__Task list__:
[1] Answer these questions using the blog entries below.
(a) What does the recommended book have on its endpapers?
(b) Which two activities did T offer the children at the start of class?
(c) What had the kitchen helper been told they were making?
[2] From the blog entries below, copy the passage starting at "special president's week" and ending at "Hurrah for her!".

Friday, February 24, 2012

special president's week edition

There's no school, so presumably we are all home reading.  At our house, we are actually, for once, honoring the Presidents' Holiday by reading this brilliant book:


Buy it from your local independent bookseller and enjoy forever.  Pay no heed to the misconception that your kids are "too old" for picture books.  This one has the Gettysburg Address on the endpapers.  Maira Kalman, who can do no wrong, loves Lincoln and she will make you love him too.  Hurrah for her!





Saturday, February 18, 2012

Free-for-all

The faithful readers may have noticed that so far, February has been, well… a little difficult. The kids were pushing at the boundaries, hard. So at the beginning of this week’s class, with the children all lined up on benches waiting for their assignments, I was fully expecting T to give a stern lecture on, oh, you know, Respect and Following Directions and so on.
Nope.
Instead, she asked them to choose their activity. “Who wants to build raised beds? Who wants to cook?” Whaaa? She’s letting them pick? Surely, chaos and pandemonium will ensue!
The potential chefs warily ask, “What are we cooking?” to which T responds breezily, “Whatever you want!” and sends the two who want to cook trotting off toward me, the assigned kitchen helper of the day, who had in fact been told that we were making sautéed greens.

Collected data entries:
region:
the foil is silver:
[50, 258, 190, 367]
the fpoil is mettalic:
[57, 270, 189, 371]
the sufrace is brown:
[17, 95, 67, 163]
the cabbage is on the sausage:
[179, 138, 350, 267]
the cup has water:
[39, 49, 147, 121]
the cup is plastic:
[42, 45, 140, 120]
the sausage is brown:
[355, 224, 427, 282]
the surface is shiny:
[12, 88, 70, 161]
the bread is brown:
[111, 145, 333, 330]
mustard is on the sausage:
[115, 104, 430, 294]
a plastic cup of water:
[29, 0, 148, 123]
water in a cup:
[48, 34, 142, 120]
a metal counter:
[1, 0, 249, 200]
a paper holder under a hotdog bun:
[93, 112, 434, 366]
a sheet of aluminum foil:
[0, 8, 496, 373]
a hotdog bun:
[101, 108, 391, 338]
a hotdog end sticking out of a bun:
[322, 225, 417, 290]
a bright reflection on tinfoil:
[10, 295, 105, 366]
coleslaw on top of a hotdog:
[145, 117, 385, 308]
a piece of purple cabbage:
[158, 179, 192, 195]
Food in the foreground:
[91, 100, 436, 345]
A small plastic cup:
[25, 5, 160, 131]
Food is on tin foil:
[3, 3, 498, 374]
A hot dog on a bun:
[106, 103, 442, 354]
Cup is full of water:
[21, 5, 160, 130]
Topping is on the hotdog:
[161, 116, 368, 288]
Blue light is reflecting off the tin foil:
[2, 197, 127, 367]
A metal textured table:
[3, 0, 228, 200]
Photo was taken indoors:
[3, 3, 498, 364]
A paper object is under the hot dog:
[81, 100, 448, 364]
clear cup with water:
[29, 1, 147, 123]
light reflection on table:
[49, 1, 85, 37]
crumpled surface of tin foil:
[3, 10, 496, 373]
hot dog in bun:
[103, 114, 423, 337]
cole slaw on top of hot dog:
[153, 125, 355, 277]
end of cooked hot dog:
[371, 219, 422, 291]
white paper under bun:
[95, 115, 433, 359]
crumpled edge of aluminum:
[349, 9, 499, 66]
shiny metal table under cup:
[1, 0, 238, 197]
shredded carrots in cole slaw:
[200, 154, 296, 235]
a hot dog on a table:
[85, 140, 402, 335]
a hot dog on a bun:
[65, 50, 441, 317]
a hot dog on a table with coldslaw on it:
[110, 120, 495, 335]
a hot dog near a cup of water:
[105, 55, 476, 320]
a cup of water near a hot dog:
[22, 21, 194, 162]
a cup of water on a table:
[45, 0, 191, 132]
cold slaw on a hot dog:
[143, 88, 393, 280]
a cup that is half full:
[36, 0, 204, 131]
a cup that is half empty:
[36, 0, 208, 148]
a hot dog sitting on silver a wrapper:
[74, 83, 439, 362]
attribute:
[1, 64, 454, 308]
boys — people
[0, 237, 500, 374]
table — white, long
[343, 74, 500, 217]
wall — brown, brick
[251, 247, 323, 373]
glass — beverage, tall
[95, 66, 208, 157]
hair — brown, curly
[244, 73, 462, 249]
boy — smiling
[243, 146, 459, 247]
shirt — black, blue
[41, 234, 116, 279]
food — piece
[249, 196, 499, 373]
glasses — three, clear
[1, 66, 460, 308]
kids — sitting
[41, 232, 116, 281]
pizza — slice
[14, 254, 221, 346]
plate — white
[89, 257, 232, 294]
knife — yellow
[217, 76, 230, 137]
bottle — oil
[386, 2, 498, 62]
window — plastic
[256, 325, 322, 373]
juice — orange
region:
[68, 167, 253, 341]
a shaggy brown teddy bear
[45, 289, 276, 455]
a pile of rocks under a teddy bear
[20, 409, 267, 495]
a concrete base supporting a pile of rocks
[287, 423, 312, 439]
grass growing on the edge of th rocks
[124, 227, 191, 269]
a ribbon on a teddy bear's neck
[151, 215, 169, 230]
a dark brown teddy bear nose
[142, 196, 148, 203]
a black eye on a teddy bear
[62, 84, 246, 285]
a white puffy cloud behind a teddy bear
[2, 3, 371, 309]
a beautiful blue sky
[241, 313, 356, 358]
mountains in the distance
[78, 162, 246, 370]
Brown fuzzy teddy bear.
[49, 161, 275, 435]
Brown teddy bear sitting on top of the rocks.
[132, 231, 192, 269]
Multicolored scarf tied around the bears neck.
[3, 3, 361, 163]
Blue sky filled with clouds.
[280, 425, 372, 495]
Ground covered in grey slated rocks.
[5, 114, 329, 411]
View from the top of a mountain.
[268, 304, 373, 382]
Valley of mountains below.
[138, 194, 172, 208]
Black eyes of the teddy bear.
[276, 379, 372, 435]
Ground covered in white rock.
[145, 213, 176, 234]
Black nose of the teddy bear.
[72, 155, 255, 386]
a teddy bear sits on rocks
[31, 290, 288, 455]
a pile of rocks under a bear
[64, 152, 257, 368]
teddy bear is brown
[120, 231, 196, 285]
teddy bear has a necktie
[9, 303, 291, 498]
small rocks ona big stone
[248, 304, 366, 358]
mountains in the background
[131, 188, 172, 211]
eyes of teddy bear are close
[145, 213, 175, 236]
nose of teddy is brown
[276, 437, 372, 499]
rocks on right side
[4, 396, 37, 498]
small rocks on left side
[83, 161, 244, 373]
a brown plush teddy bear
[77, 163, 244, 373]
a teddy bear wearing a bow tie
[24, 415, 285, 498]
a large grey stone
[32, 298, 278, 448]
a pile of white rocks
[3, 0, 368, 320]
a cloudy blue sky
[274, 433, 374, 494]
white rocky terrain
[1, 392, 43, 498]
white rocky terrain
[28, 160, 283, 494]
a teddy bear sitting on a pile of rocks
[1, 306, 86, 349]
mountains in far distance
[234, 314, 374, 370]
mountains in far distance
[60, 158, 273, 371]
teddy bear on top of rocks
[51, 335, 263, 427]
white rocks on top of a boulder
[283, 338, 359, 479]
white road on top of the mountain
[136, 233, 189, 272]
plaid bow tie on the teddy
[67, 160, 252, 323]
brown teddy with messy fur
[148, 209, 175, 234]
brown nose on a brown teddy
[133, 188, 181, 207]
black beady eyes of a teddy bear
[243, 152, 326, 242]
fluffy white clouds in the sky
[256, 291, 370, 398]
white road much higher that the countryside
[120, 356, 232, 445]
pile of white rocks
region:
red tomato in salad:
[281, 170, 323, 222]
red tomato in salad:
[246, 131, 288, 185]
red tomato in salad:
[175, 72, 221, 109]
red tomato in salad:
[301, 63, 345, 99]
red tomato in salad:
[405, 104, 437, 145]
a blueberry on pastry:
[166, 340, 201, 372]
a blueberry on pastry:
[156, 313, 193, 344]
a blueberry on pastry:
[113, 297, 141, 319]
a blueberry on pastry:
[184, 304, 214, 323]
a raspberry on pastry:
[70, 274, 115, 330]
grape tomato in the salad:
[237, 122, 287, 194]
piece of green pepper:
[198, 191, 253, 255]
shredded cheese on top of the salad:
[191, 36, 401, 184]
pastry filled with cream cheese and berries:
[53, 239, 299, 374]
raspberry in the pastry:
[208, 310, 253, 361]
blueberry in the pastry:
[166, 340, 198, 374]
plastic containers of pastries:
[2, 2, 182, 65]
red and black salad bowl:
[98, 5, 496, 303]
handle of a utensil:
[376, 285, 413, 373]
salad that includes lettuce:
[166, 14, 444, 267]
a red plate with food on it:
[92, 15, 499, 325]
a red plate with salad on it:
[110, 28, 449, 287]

__Answers to this exercise__:
[1]
(a) The Gettysburg Address.
(b) Building raised beds and cooking.
(c) Sautéed greens.

[2]
special president's week edition

There's no school, so presumably we are all home reading.  At our house, we are actually, for once, honoring the Presidents' Holiday by reading this brilliant book:


Buy it from your local independent bookseller and enjoy forever.  Pay no heed to the misconception that your kids are "too old" for picture books.  This one has the Gettysburg Address on the endpapers.  Maira Kalman, who can do no wrong, loves Lincoln and she will make you love him too.  Hurrah for her!